Wherever "linejoin" turns up in the entries, copy out the line that holds it.

####################

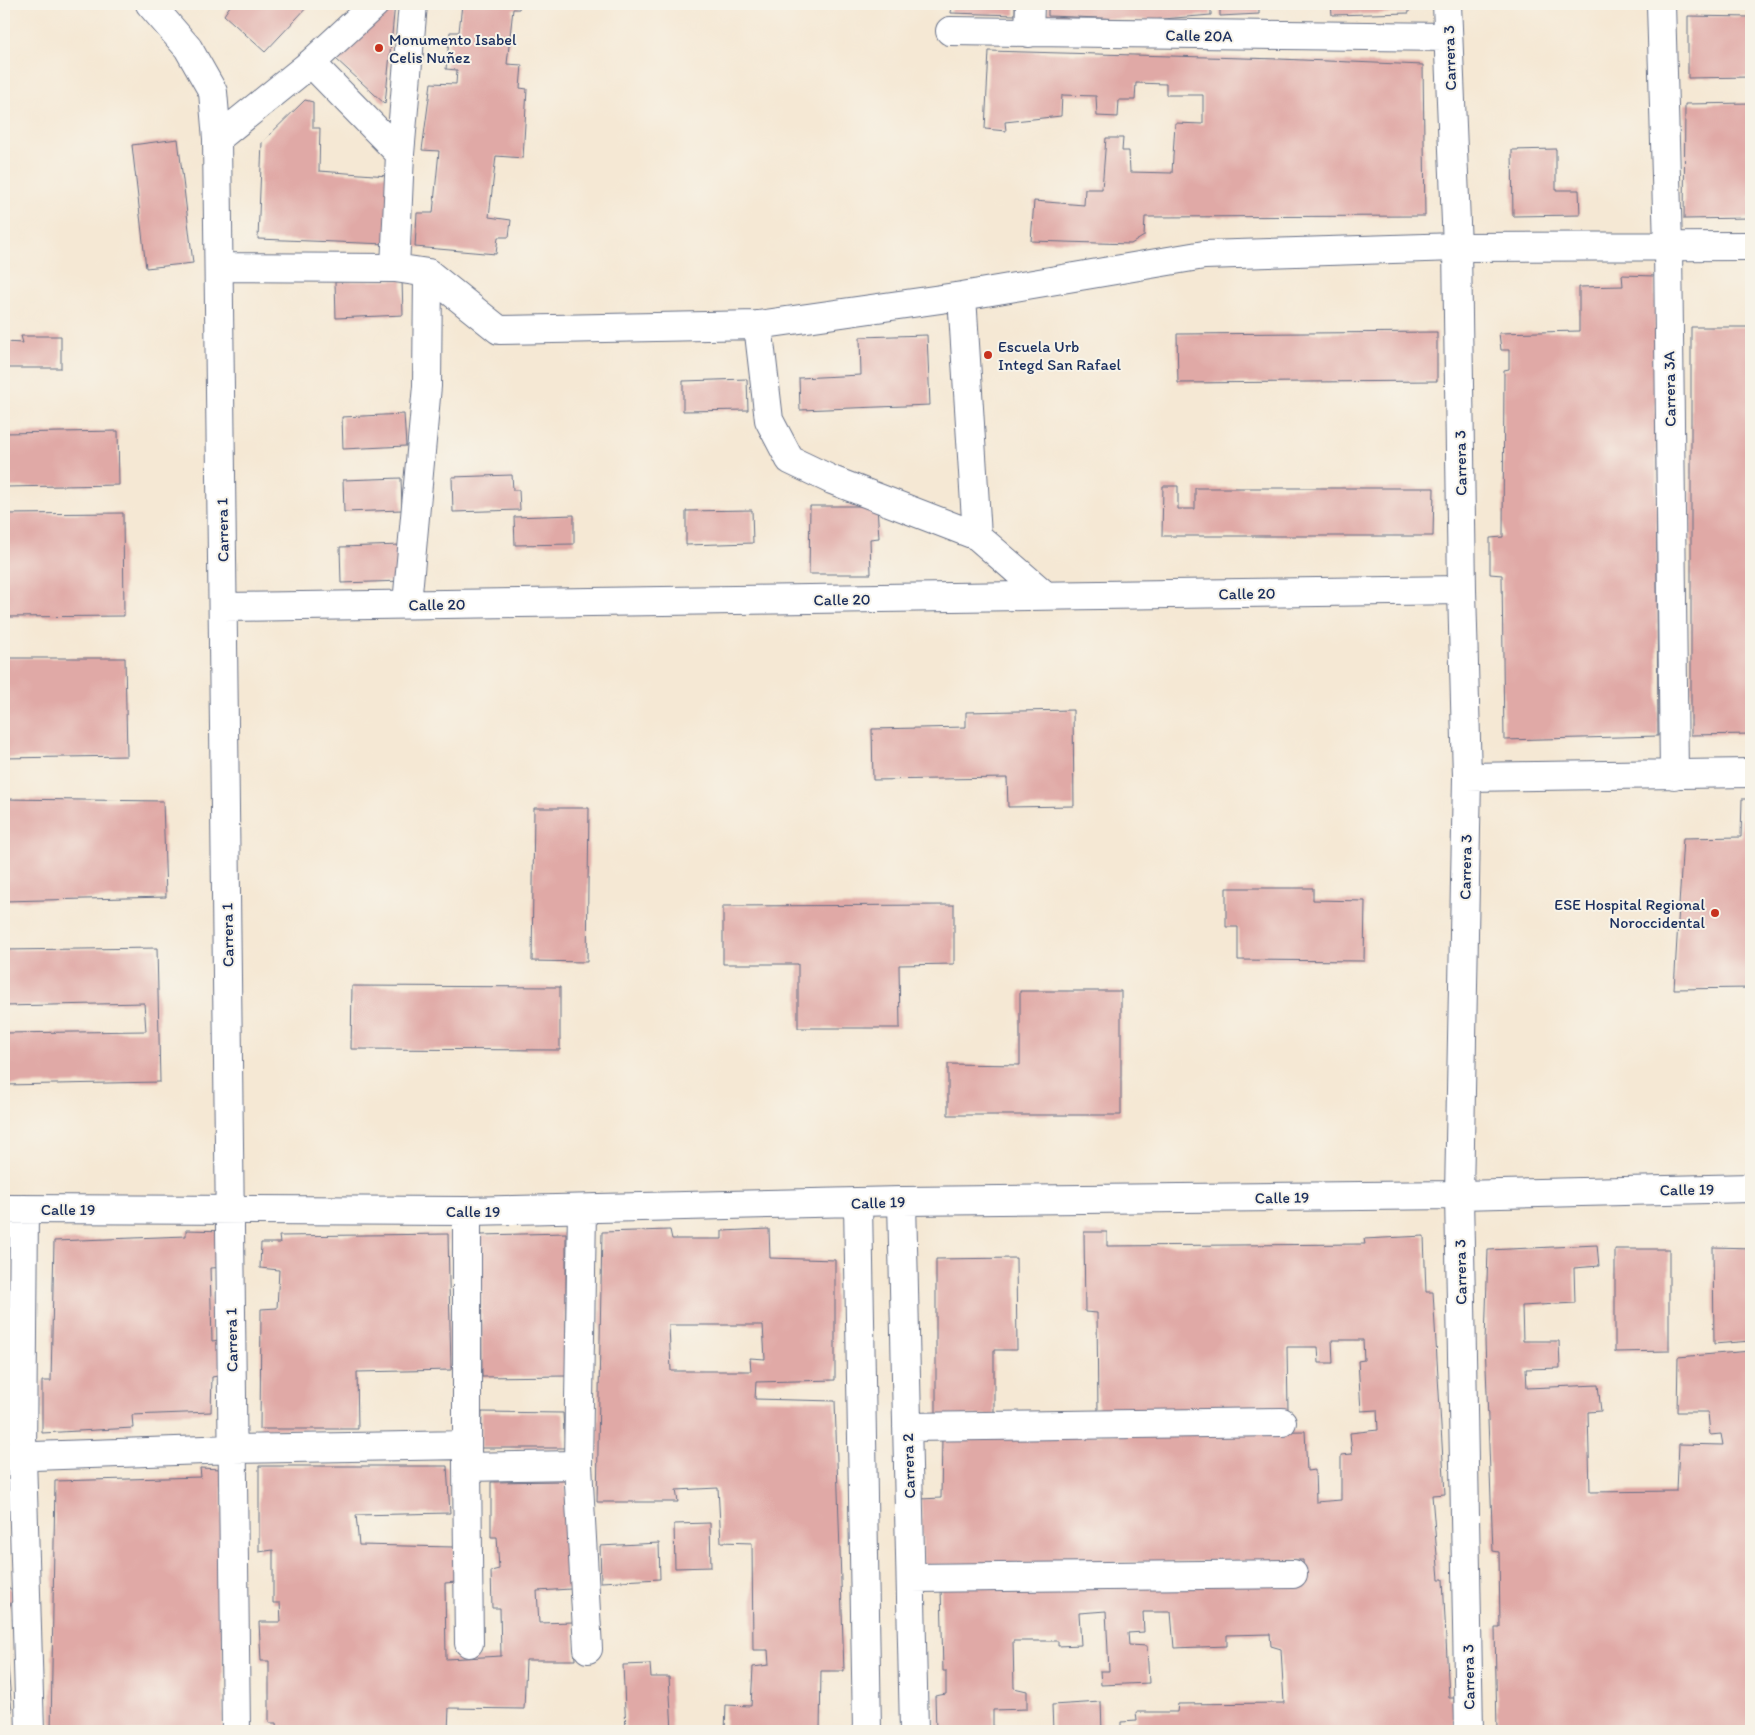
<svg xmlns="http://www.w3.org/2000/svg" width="1755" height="1735" font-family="Itim,sans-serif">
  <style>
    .building { fill: #e0a9a6; fill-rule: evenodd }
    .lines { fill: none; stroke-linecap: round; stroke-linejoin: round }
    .minor-casing { stroke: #677087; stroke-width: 30 }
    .minor { stroke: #fff; stroke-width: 28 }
    .poi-dot { fill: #c8321e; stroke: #f7f3e8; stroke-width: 2 }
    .labels { text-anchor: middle; stroke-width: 4; stroke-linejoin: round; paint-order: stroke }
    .street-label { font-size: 16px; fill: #1b2f5e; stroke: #f7f3e8 }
    .poi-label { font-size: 16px; fill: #1b2f5e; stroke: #f7f3e8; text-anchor: start }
  </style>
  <rect width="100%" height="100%" fill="#f7f3e8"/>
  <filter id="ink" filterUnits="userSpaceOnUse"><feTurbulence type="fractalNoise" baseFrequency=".02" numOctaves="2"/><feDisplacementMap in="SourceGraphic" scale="10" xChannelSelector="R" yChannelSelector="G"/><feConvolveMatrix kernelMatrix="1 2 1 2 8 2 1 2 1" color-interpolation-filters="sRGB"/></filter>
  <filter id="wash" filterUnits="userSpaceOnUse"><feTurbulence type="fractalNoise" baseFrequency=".0096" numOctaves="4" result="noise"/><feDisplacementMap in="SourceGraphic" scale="20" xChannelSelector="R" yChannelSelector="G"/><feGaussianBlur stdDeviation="1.12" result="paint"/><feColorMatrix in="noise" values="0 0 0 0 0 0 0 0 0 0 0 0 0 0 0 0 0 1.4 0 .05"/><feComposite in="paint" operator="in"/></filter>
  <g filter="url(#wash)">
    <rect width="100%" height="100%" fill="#f5e8d4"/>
    <g id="blocks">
      <path class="building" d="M227 4H310L265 52 224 15 230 6Z
        M391 4H395L385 104 336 59Z
        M462 4H520L519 9H513L507 64 522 65 520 88 527 89 523 158 496 156 489 217 511 220 509 237H498L496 254 415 247 417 213H433L439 151 422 150 431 83 456 84 457 70 446 69 450 32H459Z
        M952 4H1015V15L951 13Z
        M1048 4H1211V15L1151 20 1048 16Z
        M1220 4H1259V14L1220 16Z
        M1331 4H1420V7H1409V13L1332 15Z
        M1688 16 1751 17V77L1688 78Z
        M989 51 1279 59 1423 65 1425 216 1145 217 1144 236 1131 244 1031 241 1034 201 1084 205 1085 189H1102L1106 138H1123L1122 151H1129L1130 172 1172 173 1175 123 1203 124V95H1166V84L1136 83 1135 100H1119L1118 117 1097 116 1096 96 1062 95 1061 116 1005 122 1006 131 985 129Z
        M305 100 313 102V128H320L319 171 388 176 387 244 258 239 262 142Z
        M1751 103V218L1684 219 1685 104Z
        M178 139 193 263 146 268 132 145Z
        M1556 149V190H1579L1580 215 1513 216 1512 150Z
        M1622 275 1655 276 1658 736 1504 740 1502 575 1490 574V538L1503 537 1504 370 1509 369V350H1501L1499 333 1579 331V287L1623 286Z
        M402 280 403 315 336 318 335 282Z
        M1691 327H1751V734L1691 735Z
        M1437 332V381L1178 383 1177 334Z
        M927 335 930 405 800 410 799 378 861 375 860 337Z
        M21 336H61V368H4V342L23 343Z
        M747 379 748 410 683 411V381Z
        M404 414 406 446 343 449 342 417Z
        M118 431 119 485 4 487V433Z
        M512 475 513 490H519L520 510 453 512 452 477Z
        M401 478 402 510 344 512 343 480Z
        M1163 486H1178V509H1195V488H1434L1433 536H1162Z
        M810 506H877L879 538 870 539 871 574H809Z
        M752 510 753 543 686 545V511Z
        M123 513 124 616 4 617V514Z
        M574 515V544L515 545 514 517Z
        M402 545 403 581 341 583 340 547Z
        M4 658H125L127 756 4 758Z
        M1073 710 1074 806 1008 807 1007 778 873 780 872 729 966 727V712Z
        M4 799 163 801 166 897 4 901Z
        M1742 799H1751V988L1674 989 1683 838 1741 837Z
        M534 808H589L587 962 532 961Z
        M1226 888H1313V900L1365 901 1364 961 1238 960V927H1226Z
        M954 905V964L899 965 900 1028H798V964H723V906Z
        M157 948 160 1082 4 1085V1033L146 1031 144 1003 4 1006V950Z
        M352 986 560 987V1050L351 1049Z
        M1020 991H1121V1115H948V1064L1020 1065Z
        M769 1229 770 1258 835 1260V1380L756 1382 755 1399 835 1401 844 1671H821L820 1731H725L726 1705 751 1706 753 1667 769 1665 768 1650H753L752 1543 721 1542 718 1488 676 1490 678 1502H597L602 1232 670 1230 672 1239H722V1231ZM669 1325H763L765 1359 750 1358 751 1371H671Z
        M186 1230 229 1231 230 1267 210 1268 212 1341 220 1340 223 1375 212 1377 211 1412 132 1415 133 1428 42 1433V1381H51L54 1241 186 1236Z
        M1084 1232H1107V1246L1365 1244 1364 1239 1424 1236 1426 1292H1433L1445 1494 1432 1495 1439 1579H1443L1449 1698H1454L1455 1731H1121V1722L1137 1721 1136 1712H1177L1178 1704 1284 1703 1281 1649 1271 1646 1270 1634 1227 1635V1646L1174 1648 1171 1612H1143L1144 1632 1128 1633 1129 1645 1147 1646 1149 1683 1101 1685 1100 1671H1109L1106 1611 1079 1613 1081 1645 1058 1646V1641H1013L1014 1688 1027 1691V1709L993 1710V1731H936L935 1696 946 1694V1671H943L941 1587 1304 1580 1303 1560 923 1565 921 1499 941 1498 942 1437 1305 1431 1307 1471 1315 1470 1316 1502 1341 1500V1455L1352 1454 1350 1433 1378 1430 1377 1410 1361 1411 1358 1361 1364 1360 1363 1340H1332L1333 1363H1319L1318 1347H1287L1288 1412 1098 1415 1097 1313 1085 1312Z
        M566 1233V1376L482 1377 481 1235Z
        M448 1234 451 1370 357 1372 358 1429H260L261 1309 277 1308 279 1270 260 1268 261 1243H280L279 1236Z
        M1597 1245 1599 1266 1574 1268 1575 1303 1522 1306 1523 1341H1559L1560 1368 1526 1369 1527 1388 1598 1385 1601 1411 1588 1412 1590 1492 1677 1491 1679 1444 1723 1445 1721 1434 1710 1435 1708 1412H1677L1678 1357 1751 1351V1731H1497L1495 1628H1500L1499 1552 1493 1551 1485 1341 1488 1250Z
        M1713 1247 1751 1248V1341L1714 1344Z
        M1615 1249H1669V1351L1615 1352Z
        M1016 1258 1017 1350H994V1415L936 1416V1259Z
        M482 1412 563 1413 565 1448H481Z
        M259 1466H447L450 1513 356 1515 359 1545 454 1547 456 1582 445 1583 446 1659 501 1656 500 1608H492L491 1571 499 1569 497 1537H491V1482L566 1481 571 1589 537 1591 539 1623 573 1622 575 1660H526L524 1709 449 1708 448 1731H277L276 1723H269V1661H261L259 1622H281L280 1603H273V1550L259 1552Z
        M200 1468 222 1469 223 1731H51L55 1481 201 1477Z
        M710 1523 711 1567 675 1568 674 1524Z
        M659 1543 660 1579 601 1582 600 1546Z
        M4 1584 16 1593 4 1617Z
        M4 1634H5L12 1711 4 1723Z
        M650 1664 651 1677H669L672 1731H626L623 1665Z
        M1101 1702 1102 1731H1053L1052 1705Z"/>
    </g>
  </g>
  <g filter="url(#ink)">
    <use href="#blocks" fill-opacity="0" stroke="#677087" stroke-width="1"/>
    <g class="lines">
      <defs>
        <path id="minor" d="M150 4 188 48 213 92 217 139 236 1731
          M1447 4 1457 247 1462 590 1467 777 1459 1195 1469 1731
          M1661 4 1668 246 1674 775
          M950 31 1448 37
          M1029 33 1030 4
          M311 63 400 154
          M217 139 311 63 375 4
          M219 267 395 268 428 273 499 330 758 325 962 296 1204 255 1457 247 1751 246
          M395 268 400 154 413 4
          M962 296 977 536 1045 595
          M758 325 769 420 790 460 832 480 977 536
          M407 604 427 386 428 273
          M223 607 1462 590
          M1467 777 1751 773
          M902 1201 914 1731
          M858 1203 867 1731
          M4 1209 467 1211 902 1201 1459 1195 1751 1188
          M24 1209 22 1457 30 1731
          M582 1209 578 1465 588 1649
          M467 1211V1467L469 1643
          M907 1427 1282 1422
          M5 1457 233 1449 467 1445
          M467 1467 578 1465
          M912 1578 1293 1574"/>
      </defs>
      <use href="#minor" class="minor-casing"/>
      <use href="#minor" class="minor"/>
    </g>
  </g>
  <g class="poi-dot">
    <circle cx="379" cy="48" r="5"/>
    <circle cx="988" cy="355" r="5"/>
    <circle cx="1715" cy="913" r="5"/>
  </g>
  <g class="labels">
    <g class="street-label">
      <text transform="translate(1199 35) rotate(1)" y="6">Calle 20A</text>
      <text transform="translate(1449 58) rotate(-92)" y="6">Carrera 3</text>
      <text transform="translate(1669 389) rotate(-91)" y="6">Carrera 3A</text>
      <text transform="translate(1460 463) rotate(-91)" y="6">Carrera 3</text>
      <text transform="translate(222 530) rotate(-91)" y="6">Carrera 1</text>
      <text transform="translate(1247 593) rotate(-1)" y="6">Calle 20</text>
      <text transform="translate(842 599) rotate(-1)" y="6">Calle 20</text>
      <text transform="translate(437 604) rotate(-1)" y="6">Calle 20</text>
      <text transform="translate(1465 867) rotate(-89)" y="6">Carrera 3</text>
      <text transform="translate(227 935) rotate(-91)" y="6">Carrera 1</text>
      <text transform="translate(1687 1189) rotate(-1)" y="6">Calle 19</text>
      <text transform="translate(1282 1197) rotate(-1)" y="6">Calle 19</text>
      <text transform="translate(878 1202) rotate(-2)" y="6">Calle 19</text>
      <text x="68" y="1215">Calle 19</text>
      <text x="473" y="1217">Calle 19</text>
      <text transform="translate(1460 1272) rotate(-91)" y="6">Carrera 3</text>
      <text transform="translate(231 1340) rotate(-91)" y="6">Carrera 1</text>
      <text transform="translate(908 1466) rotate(-92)" y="6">Carrera 2</text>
      <text transform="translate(1468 1677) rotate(-91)" y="6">Carrera 3</text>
    </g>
    <g class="poi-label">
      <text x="389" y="45">Monumento Isabel<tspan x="389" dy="18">Celis Nuñez</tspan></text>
      <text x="998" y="352">Escuela Urb<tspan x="998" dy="18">Integd San Rafael</tspan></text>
      <text x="1705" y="910" text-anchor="end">ESE Hospital Regional<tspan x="1705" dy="18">Noroccidental</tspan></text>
    </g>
  </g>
  <rect width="1755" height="1735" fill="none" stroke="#f7f3e8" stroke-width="20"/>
</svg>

####################

Exercise output:
    .lines { fill: none; stroke-linecap: round; stroke-linejoin: round }
    .labels { text-anchor: middle; stroke-width: 4; stroke-linejoin: round; paint-order: stroke }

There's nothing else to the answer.